* Passage for review

§ §

The Journal is published by Palermo University Press. The direction
of the new editorial project, on the occasion of the release of its
first issue, announces a Call for papers on the theme “South – North:
Identity, Development, Borders”. All contributions will be
peer-reviewed for acceptance. The first Issue of the Journal will be
published in June 2018. All contributions should be written in
English or in Italian.

The journal welcomes contributions in any of the disciplines that
pertain to the field of political studies, broadly conceived
(including multidisciplinary approaches and methods).

Introduction to the Theme of the First Issue

The dichotomy South-North of the World, South-North of a country, is,
historically, a crucial hermeneutical key for understanding the
emerging dynamics that affect different aspects of the social reality
(e.g. cultural changes, changes in the economy, new ways of
interpreting Politics, etc.). In particular, among such dynamics we
wish to emphasise:

1. The predominance of economic power over policy-making decisions and
   over the global juridical order;

2. The radical drop of collective welfare with the consequent
   radicalisation of material inequalities across different sectors of
   the population;

3. The new dramatic humanitarian crises that challenge the
   justification of state power;

4. The destructuralization of traditional societies and the request
   of new rights;

5. The re-emergence of racism and extremism in advanced liberal
   democracies;

6. The concept of border-wall to be erected for political
   securitarian reasons, as well as the new demands of flexible
   borders (both physical, political, cultural, etc.);

7. The fluidity of values between cosmopolitan demands and
   identitarian resistances.

§ §

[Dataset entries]

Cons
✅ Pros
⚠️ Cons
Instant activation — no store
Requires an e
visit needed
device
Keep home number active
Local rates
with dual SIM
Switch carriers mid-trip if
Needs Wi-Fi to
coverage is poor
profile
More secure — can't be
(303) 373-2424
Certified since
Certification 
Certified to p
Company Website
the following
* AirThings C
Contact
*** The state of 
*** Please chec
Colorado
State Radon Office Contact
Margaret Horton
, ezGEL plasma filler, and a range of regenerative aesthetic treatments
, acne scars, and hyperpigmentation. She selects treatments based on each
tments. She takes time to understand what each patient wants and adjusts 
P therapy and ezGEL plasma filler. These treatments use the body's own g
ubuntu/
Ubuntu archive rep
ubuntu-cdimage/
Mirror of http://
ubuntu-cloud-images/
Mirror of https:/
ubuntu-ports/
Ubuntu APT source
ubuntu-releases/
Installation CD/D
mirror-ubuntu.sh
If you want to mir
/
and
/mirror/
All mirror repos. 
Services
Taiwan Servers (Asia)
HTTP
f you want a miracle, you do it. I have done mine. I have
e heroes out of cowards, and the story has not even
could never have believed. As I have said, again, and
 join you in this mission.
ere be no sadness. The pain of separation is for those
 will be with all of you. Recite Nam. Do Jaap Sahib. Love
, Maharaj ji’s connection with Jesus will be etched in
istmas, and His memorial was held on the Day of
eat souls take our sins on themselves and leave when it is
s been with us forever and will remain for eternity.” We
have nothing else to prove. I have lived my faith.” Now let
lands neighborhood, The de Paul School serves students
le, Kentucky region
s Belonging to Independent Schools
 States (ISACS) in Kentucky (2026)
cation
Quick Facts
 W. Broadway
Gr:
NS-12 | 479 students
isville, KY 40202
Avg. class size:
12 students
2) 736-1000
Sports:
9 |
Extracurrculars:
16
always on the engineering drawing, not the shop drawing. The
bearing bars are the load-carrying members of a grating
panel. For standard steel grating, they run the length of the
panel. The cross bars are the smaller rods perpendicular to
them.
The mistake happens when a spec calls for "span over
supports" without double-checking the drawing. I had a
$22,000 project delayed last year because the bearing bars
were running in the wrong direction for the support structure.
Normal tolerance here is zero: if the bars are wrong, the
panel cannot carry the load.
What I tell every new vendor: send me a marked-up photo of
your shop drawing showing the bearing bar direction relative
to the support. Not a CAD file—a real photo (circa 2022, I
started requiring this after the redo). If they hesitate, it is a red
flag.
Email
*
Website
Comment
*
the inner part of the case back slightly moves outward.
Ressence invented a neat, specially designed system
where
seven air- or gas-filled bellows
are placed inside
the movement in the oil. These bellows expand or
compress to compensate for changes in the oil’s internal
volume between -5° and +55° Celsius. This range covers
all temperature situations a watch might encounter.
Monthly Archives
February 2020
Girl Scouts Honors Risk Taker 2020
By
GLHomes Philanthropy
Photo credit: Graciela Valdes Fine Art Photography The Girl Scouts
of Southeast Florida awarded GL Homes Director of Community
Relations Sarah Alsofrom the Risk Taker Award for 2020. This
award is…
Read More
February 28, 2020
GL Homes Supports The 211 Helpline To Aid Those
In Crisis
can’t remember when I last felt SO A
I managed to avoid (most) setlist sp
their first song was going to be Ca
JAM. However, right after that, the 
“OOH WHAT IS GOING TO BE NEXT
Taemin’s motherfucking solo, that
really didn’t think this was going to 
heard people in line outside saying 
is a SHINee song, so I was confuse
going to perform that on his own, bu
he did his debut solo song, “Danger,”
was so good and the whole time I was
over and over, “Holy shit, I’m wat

§ §

* Task list
[1] Rewrite the entries from their beginning through the line containing "tments. She takes", changing "Company Website" to "Company Site" and leaving everything else unchanged.
[2] Write what comes next in the call for papers on the South–North theme.
The call for papers and the entries have no connection to each other.

* Task-by-task outputs
[1]
Cons
✅ Pros
⚠️ Cons
Instant activation — no store
Requires an e
visit needed
device
Keep home number active
Local rates
with dual SIM
Switch carriers mid-trip if
Needs Wi-Fi to
coverage is poor
profile
More secure — can't be
(303) 373-2424
Certified since
Certification 
Certified to p
Company Site
the following
* AirThings C
Contact
*** The state of 
*** Please chec
Colorado
State Radon Office Contact
Margaret Horton
, ezGEL plasma filler, and a range of regenerative aesthetic treatments
, acne scars, and hyperpigmentation. She selects treatments based on each
tments. She takes time to understand what each patient wants and adjusts 

[2]
Research Guidelines

The Call for Papers intends to develop the following research themes:

a) Identity
The concept of identity understood as what defines an entity in
virtue of its qualities and features that demarcate differences or
alterity with other entities; as well as what defines the membership
of a subject in a social group (the nation, ethnicity, gender, etc.).
If, on the one hand, there are those who claim the affirmation of
identity by proposing a type of closed society, on the other hand,
there are those who decline identity in terms of plural and inclusive
society, open to multiculturalism. The heterogeneous nature of
identity is evident from the divisions within the same social group;
in fact, depending on the geographic areas considered, the
differences that occur in the same State can be profound. The
historical causes of political and spatial dishomogeneity could be
detected and analysed within the South-North demarcation? Can
similarities and differences be found in the different manifestations
of identity, in its modalities of perception and affirmation, making
them converge into the South-North conceptual scheme? What are the
(economic, social, anthropological, historical) factors that
influence, at a geographical and territorial level, the definition of
one type of identity rather than another? This section intends to
stimulate theoretical speculations concerning the concept of identity
in the philosophical, political and historical-political fields in
order to achieve an updated reconstruction of the debate around the
concept.

Keywords: Identity, gender, nationalism, social conflict,
multiculturalism.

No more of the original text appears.